Sciens Software Technologies, India January 2018 – February 2020
Jr. Data Engineer
Responsibilities:
Designed and implemented data pipelines using Talend and shell scripting, ensuring smooth data ingestion, transformation, and validation for distributed processing systems.
Optimized SQL and PL/SQL queries for improved performance tuning in handling large-scale Hadoop and HDFS datasets.
Automated ETL workflows for batch processing and monitored data pipelines to ensure efficient and error-free operations.
Developed and deployed serverless data integration solutions using AWS Lambda, AWS EC2, and AWS S3 for cost-effective and scalable data processing.
Employed Apache Beam and MapReduce to process large datasets, enabling real-time and batch data transformation across multiple systems.
Enhanced data governance by implementing robust data security and compliance measures to safeguard sensitive information.

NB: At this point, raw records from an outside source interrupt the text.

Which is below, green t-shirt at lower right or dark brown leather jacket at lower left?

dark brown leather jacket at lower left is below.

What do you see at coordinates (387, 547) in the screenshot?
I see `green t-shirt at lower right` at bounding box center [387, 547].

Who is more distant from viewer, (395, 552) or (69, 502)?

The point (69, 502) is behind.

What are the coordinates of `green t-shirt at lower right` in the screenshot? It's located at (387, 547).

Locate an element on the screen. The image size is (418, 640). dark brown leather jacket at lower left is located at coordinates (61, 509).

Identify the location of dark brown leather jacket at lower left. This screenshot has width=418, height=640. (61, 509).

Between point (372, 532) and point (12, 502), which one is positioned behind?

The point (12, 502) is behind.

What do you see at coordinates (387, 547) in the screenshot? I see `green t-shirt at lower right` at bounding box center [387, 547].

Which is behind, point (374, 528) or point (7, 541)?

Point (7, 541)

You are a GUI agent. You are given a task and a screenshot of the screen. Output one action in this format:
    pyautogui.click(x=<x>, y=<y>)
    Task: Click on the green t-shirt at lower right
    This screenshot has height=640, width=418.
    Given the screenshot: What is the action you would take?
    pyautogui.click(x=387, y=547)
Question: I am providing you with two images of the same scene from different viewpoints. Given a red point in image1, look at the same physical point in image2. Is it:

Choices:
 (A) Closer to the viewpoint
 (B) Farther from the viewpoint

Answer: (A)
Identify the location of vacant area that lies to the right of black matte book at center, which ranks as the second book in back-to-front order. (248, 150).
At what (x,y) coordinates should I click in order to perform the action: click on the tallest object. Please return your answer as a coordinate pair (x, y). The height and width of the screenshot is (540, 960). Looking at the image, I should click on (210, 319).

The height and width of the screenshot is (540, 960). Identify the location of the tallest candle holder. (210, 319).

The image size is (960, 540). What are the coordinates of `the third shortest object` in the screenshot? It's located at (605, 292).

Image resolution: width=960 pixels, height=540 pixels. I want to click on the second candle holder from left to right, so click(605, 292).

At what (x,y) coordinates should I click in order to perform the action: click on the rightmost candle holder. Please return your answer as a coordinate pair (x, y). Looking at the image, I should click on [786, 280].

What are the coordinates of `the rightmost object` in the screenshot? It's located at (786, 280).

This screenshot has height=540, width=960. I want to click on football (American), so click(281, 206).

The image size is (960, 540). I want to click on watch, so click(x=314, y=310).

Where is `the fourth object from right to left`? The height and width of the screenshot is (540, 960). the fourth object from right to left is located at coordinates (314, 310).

Conducted system troubleshooting to identify and resolve issues, minimizing downtime and ensuring operational efficiency.
Collaborated with stakeholders to gather requirements, validate results, and deliver high-quality data solutions aligned with business goals.
Leveraged Git for version control and source code management, ensuring seamless collaboration within an Agile Kanban development environment.
Validated and ensured data quality by creating integrity, consistency, and completeness checks during ingestion and transformation processes.
Streamlined data ingestion processes to handle structured and unstructured data, enabling distributed processing across cloud and on-premise systems.
Played a key role in distributed data processing, ensuring seamless integration across diverse tools and platforms.
Environment: Talend, Shell Scripting, SQL, PL/SQL, Hadoop, HDFS, AWS Lambda, AWS EC2, AWS S3, Apache Beam, MapReduce, Git, Agile, Apache Kafka, Jenkins, Apache Airflow.